No mosteiro de Moldovita, localizado na pacata aldeia de Vatra Moldovi?ei, o mural que mais atrai os fiéis e turistas é aquele que representa o Cerco de Constantinopla, em 626 d.C., com a particularidade de os persas estarem vestidos de turcos e, contrariando a verdade histórica, apresentando os bizantinos ortodoxos como vencedores e os muçulmanos como derrotados.
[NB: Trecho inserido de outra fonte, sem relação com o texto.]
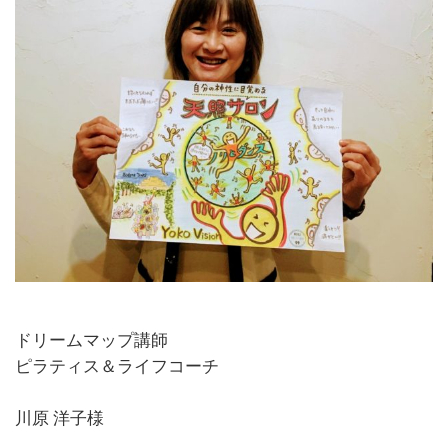
ドリームマップ講師
ピラティス＆ライフコーチ
川原 洋子様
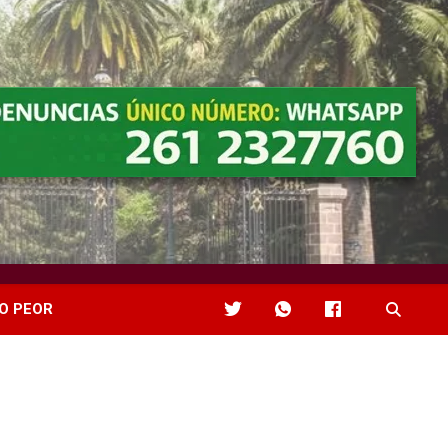
O PEOR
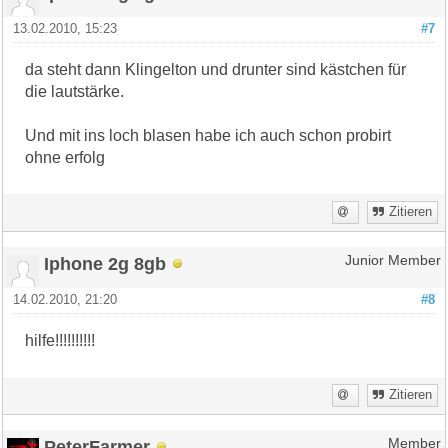
13.02.2010, 15:23
#7
da steht dann Klingelton und drunter sind kästchen für
die lautstärke.
Und mit ins loch blasen habe ich auch schon probirt
ohne erfolg
Zitieren
Iphone 2g 8gb
Junior Member
14.02.2010, 21:20
#8
hilfe!!!!!!!!!!
Zitieren
PeterFarmer
Member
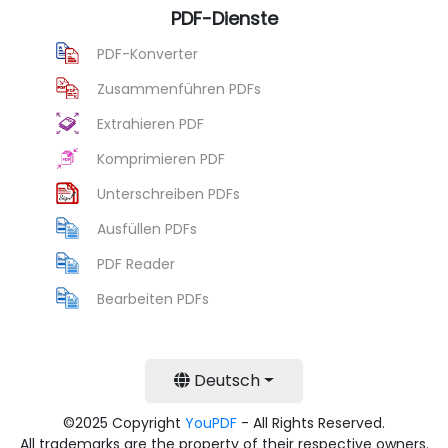
PDF-Dienste
PDF-Konverter
Zusammenführen PDFs
Extrahieren PDF
Komprimieren PDF
Unterschreiben PDFs
Ausfüllen PDFs
PDF Reader
Bearbeiten PDFs
Deutsch
©2025 Copyright
YouPDF
- All Rights Reserved.
All trademarks are the property of their respective owners.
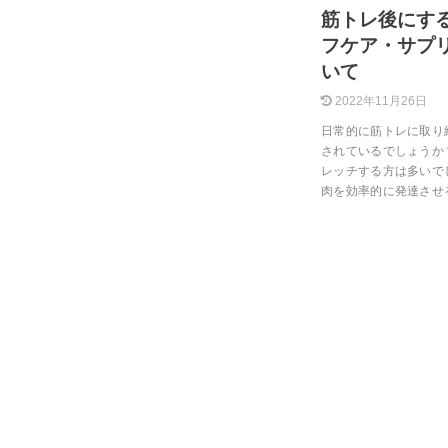
筋トレ後にする
フケア・サプ
いて
2022年11月26日
日常的に筋トレに取り
されているでしょうか
レッチする方は多いで
肉を効率的に発達させ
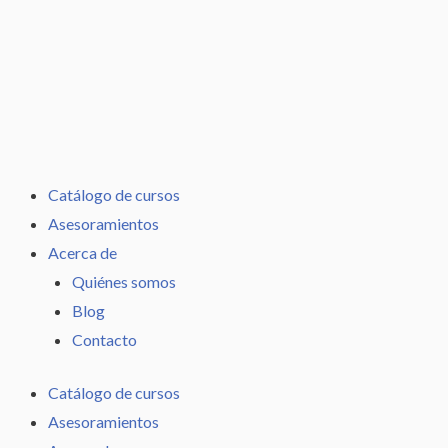
Ir
al
contenido
Catálogo de cursos
Asesoramientos
Acerca de
Quiénes somos
Blog
Contacto
Catálogo de cursos
Asesoramientos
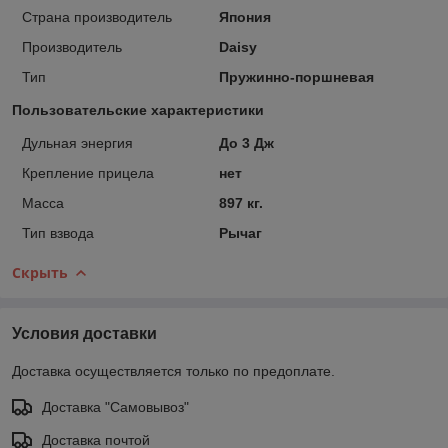
Страна производитель
Япония
Производитель
Daisy
Тип
Пружинно-поршневая
Пользовательские характеристики
Дульная энергия
До 3 Дж
Крепление прицела
нет
Масса
897 кг.
Тип взвода
Рычаг
Скрыть
Условия доставки
Доставка осуществляется только по предоплате.
Доставка "Самовывоз"
Доставка почтой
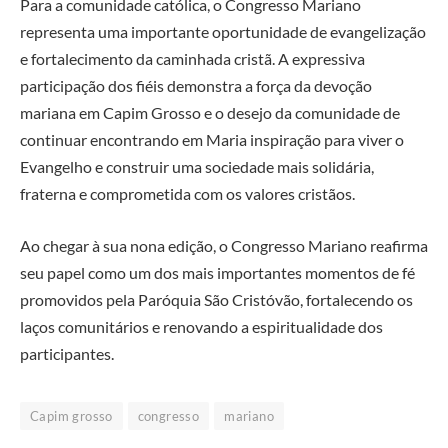
Para a comunidade católica, o Congresso Mariano
representa uma importante oportunidade de evangelização
e fortalecimento da caminhada cristã. A expressiva
participação dos fiéis demonstra a força da devoção
mariana em Capim Grosso e o desejo da comunidade de
continuar encontrando em Maria inspiração para viver o
Evangelho e construir uma sociedade mais solidária,
fraterna e comprometida com os valores cristãos.
Ao chegar à sua nona edição, o Congresso Mariano reafirma
seu papel como um dos mais importantes momentos de fé
promovidos pela Paróquia São Cristóvão, fortalecendo os
laços comunitários e renovando a espiritualidade dos
participantes.
Capim grosso
congresso
mariano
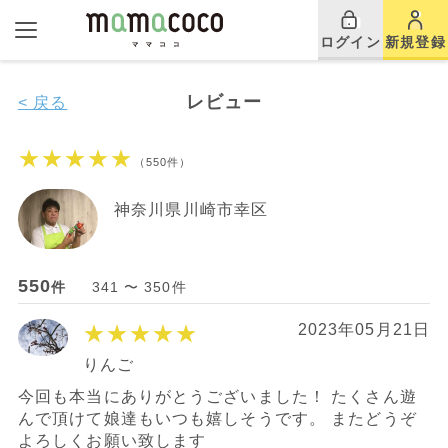
ログイン
新規登録
レビュー
< 戻る
★★★★★
（550件）
神奈川県川崎市幸区
550
件
341 〜 350件
★★★★★
2023年05月21日
りんご
今回も本当にありがとうございました！ たくさん遊
んで頂けて娘達もいつも嬉しそうです。 またどうぞ
よろしくお願い致します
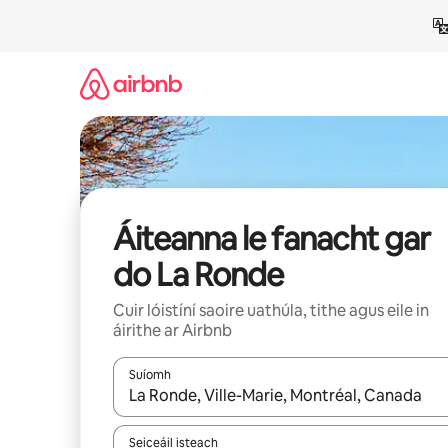
Léim
chuig
ábhar
Áiteanna le fanacht gar
do La Ronde
Cuir lóistíní saoire uathúla, tithe agus eile in
áirithe ar Airbnb
Suíomh
Nuair a bheidh torthaí ar fáil, déan nascleanúint 
Seiceáil isteach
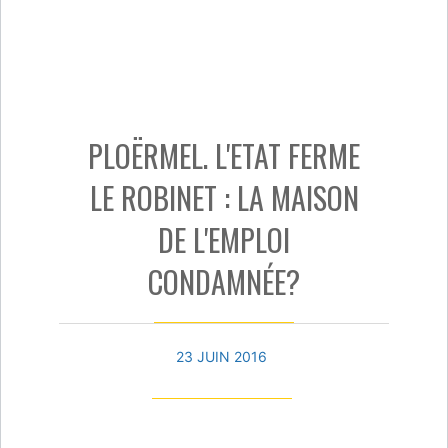
PLOËRMEL. L'ETAT FERME
LE ROBINET : LA MAISON
DE L'EMPLOI
CONDAMNÉE?
23 JUIN 2016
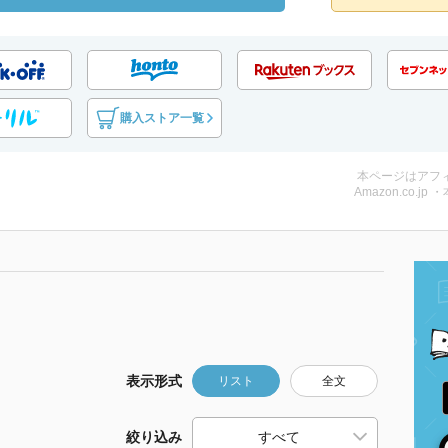
購入ストア一覧
本ページはアフ
Amazon.co.jp 
表示形式
リスト
全文
絞り込み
A tarde avança, a estrada, como uma serpente, vai subindo em curvas pronunciadas até chegar aos 1100 metros acima do nível das águas do mar; ao fundo, avisto pela última vez Moldovita com as suas paredes e um vale pintado de verde onde apetece demorar o olhar. Não tarda, estou em Sucevi?a, também situado num vale montanhoso, com um mosteiro que, pelas suas dimensões e pelas suas paredes impenetráveis, dando-lhe uma aparência de fortaleza, produz um impacto imediato no viajante. Um trilho bordejado de árvores dos dois lados dá acesso ao interior do recinto fortificado (o maior dos mosteiros de Bucovina) e no centro recorta-se uma igreja levantada entre 1582 e 1601 (a última de 22 a ser pintada, a única que não foi mandada construir por Stefan cel Mare ou a sua família e inscrita na lista da UNESCO apenas em 2010), praticamente toda ela coberta de frescos — na verdade, é, entre todas elas, a que conta com o maior número de pinturas, sendo a mais relevante a Escada da Virtude, que conduz ao paraíso. Estranhamente, não por culpa de uma escada mas de um andaime que caiu, a parede ocidental encontra-se despida; reza a lenda que, vítima da queda, o artista morreu e os seus contemporâneos, com medo, recusaram-se a pintar.